“The Marksman” Distributed by Open Road Films, 108 Minutes, Rated PG-13, Released January 15, 2021:
Actor Liam Neeson as a retired US Marine transports an orphaned and imperiled young Mexican child to safety in the new action thriller “The Marksman”...and simultaneously makes one too many trips to a well that might’ve dried up from overuse.
Former Marine Jim Hanson is an aging alcoholic widower living on a failing Arizona cattle ranch on the Mexican border. Cash-strapped and earning extra money by reporting illegal crossings to the US Border Patrol, Hanson helps a Mexican woman and her son escape from a murderous drug cartel. When the mother is gravely wounded in the resulting firefight, Hanson promises the dying woman he'll transport her young child to relatives in Chicago...but is hounded every step of the way by both the bloodthirsty Mexican cartel and agents of the US Department of Homeland Security.
Directed by Robert Lorenz, “The Marksman” turns out to be mean, messy, and dumb little action drama without a solitary redeeming virtue. Director Lorenz does a fairly competent job of introducing the movie’s characters and establishing its well-worn premise, but after about twenty minutes the picture begins to wander aimlessly through suspense scenes with no suspense and action sequences so tame that most of the shooting is done offscreen. Even the picture’s is misleading--Neeson’s character isn’t a particularly good shot.
With a script seemingly concocted by Chris Charles, Danny Kravitz, and the director from dozens of better films, “The Marksman” lacks nuance, subtlety, and character development. The inevitable result is that the audience has nobody to root for--some characters are just worse than others. The only point of interest in the movie is wondering why Liam Neeson’s not indulging in a late career renaissance of challenging roles instead of churning out nonsense like this.

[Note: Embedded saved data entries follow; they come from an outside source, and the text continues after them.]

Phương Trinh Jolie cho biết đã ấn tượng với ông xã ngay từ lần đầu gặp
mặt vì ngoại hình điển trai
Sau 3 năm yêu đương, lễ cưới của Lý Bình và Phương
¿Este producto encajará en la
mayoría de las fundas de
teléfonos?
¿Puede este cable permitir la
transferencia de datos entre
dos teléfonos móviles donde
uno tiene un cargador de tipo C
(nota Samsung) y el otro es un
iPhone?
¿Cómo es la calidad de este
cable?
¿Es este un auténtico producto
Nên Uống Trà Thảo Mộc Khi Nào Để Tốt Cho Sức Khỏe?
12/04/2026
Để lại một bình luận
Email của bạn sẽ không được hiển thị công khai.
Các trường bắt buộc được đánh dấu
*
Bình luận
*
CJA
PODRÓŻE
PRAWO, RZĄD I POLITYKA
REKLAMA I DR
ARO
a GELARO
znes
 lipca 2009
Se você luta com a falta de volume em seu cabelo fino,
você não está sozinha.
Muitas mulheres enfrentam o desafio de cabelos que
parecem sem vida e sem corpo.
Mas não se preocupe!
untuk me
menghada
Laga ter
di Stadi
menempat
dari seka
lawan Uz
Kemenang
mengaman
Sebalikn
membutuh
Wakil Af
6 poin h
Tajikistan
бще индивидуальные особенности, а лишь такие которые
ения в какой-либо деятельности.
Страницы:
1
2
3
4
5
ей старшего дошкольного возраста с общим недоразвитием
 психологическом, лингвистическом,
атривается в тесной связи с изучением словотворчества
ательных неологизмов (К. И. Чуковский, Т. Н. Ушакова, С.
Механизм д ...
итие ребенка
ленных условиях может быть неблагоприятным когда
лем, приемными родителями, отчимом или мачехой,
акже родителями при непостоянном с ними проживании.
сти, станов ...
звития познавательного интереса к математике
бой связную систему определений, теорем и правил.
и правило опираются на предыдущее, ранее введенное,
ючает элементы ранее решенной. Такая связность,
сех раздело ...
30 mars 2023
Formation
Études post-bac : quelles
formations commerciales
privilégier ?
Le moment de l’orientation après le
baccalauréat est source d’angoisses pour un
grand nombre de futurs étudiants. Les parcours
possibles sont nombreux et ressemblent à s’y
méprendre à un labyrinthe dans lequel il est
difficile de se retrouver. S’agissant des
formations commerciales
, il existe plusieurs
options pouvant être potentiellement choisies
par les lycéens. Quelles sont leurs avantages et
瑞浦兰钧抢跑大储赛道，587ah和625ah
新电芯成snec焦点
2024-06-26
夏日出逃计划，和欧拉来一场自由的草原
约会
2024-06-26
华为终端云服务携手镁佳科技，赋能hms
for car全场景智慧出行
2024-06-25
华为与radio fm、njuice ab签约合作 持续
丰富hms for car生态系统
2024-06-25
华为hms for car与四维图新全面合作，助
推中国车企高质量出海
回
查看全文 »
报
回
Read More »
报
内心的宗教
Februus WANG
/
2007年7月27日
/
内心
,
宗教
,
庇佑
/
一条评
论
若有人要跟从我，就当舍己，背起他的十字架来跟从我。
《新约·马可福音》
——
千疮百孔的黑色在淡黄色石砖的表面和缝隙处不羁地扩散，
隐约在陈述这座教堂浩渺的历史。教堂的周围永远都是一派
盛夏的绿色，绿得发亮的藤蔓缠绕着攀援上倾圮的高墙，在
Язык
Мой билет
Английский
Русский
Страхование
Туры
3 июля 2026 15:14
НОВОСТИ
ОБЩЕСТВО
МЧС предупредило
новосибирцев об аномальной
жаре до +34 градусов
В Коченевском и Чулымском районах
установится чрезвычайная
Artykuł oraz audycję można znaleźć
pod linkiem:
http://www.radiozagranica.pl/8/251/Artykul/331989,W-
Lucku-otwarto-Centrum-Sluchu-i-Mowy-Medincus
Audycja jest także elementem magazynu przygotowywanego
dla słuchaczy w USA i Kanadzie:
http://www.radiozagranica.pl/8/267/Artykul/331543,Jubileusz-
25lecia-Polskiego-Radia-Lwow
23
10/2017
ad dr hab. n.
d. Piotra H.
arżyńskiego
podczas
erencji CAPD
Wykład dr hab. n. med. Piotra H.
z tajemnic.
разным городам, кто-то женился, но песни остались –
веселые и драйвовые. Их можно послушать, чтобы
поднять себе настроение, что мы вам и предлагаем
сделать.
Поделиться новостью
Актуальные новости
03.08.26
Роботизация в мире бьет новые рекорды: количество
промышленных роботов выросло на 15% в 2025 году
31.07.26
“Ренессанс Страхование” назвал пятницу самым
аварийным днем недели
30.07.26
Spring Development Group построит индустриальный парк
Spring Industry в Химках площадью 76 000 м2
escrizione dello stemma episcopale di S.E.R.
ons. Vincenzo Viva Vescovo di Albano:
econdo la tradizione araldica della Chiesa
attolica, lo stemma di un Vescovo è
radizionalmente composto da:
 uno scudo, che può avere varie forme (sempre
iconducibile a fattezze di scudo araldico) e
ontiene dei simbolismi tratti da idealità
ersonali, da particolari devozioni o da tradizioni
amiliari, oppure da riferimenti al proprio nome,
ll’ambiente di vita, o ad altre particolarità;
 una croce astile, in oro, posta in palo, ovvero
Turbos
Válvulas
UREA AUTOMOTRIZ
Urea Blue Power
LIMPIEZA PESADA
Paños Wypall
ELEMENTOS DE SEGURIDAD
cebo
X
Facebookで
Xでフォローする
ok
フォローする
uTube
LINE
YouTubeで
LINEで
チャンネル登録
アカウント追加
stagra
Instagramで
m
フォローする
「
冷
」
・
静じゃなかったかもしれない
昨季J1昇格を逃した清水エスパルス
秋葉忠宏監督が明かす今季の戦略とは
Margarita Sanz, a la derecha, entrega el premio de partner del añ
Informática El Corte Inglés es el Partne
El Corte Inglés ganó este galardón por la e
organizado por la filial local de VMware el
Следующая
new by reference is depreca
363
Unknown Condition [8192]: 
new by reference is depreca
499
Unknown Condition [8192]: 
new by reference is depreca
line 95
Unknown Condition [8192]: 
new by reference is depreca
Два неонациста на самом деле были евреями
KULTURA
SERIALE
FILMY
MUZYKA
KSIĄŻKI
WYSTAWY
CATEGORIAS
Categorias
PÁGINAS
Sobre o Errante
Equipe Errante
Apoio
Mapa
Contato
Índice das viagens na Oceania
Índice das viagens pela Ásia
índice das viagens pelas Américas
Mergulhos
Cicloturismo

Director Lorenz is best-known as the producer of many of filmmaker Clint Eastwood’s more recent pictures, from “Blood Work” in 2002 and “Mystic River” in 2003 to “American Sniper” in 2014. Lorenz’ only previous film as director was 2012’s “Trouble with the Curve,” a poorly conceived sports drama which managed to lose money at the box office despite its modest budget and Eastwood himself starring in a rare return to acting.
Filmed in and around Chardon, Ohio (!) with location scenes shot in New Mexico, “The Marksman” is rated PG-13 for violence, some strong language, and bloody images.